Mobilising the force of human goodness

IN THREE or four minutes, Thomas Hamilton committed an obscenity which has shocked Scotland, Britain, Ireland and the wider international…

IN THREE or four minutes, Thomas Hamilton committed an obscenity which has shocked Scotland, Britain, Ireland and the wider international community. Death blows a hole in what we normally know and take for granted as human reality.

But the pursuit and killing of young children and their teacher is at such an extreme that it is radically unspeakable and unimaginable. This absolute, sudden and enormous presence of the total deadness of death in the centre of a quiet country community like Dunblane is complete in itself. Silence and desolation.

A sense of this was indicated by the courage of both the Secretary of State for Scotland, Mr Michael Forsyth and his Labour Party shadow, Mr George Robertson, when in the town itself they refused to be drawn into arguments about gun laws and potential psychopaths.

This is always our first impulse, those of us who are some distance away from the rim of the hole of reality, to talk to talk excessively. That same evening the media was talking trying to find reasons: Hamilton was "odd", "weird"; he had been dismissed by the Scout Association for what was regarded as "improper behaviour" around young boys; there had been complaints, he was a loner.

READ MORE

All this in a vain attempt to fill the hole. Talk and images of the disaster to fill in the hole for those of us on the periphery: four pictures in The Irish Times, many column inches, comparisons with Aberfan, Hungerford, Lockerbie.

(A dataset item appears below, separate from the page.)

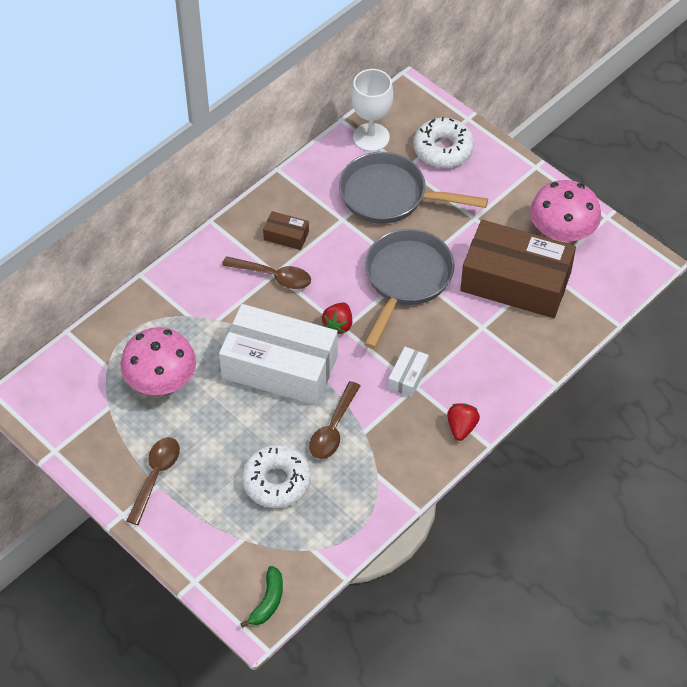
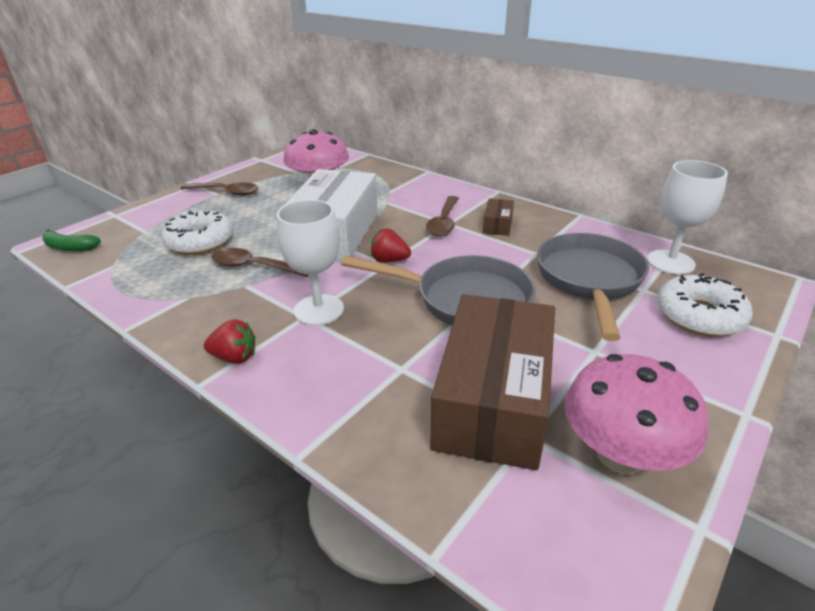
camera: 85 degrees right, 20 degrees down
(408, 376) = (319, 310): white box -> white goblet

How did they manage to take those pictures? The cameramen moving in the silence trying to capture pictures of children as they fleetingly came into view along the empty forlorn streets.

With dignity, community leaders politely asked the world's media not to attempt to interview any of the parents. So anxious are we to fill the hole with information, talk, comparison and images that virtually no time can elapse for silence, what Frank Millar reported as "terrible silence". The hole must not be left as a hole. There is always this sense implied: what can we learn from this? Let us recover the abysss with information, with reconstruction. How can the children be helped? How can the parents be helped to recover, to heal? For the media it is a story competing with other stories, entertainment and commercials.

But the story has at least one good effect. It mobilises the sheer force of human goodness in the shape of flowers, prayers, money, offers of help, gestures of solidarity.

I remember hearing of the death of a teenage boy in southern Crete in an accident. This death was marked by a ban on music in the town for two years. In Dunblane, the cathedral is open for the same silence.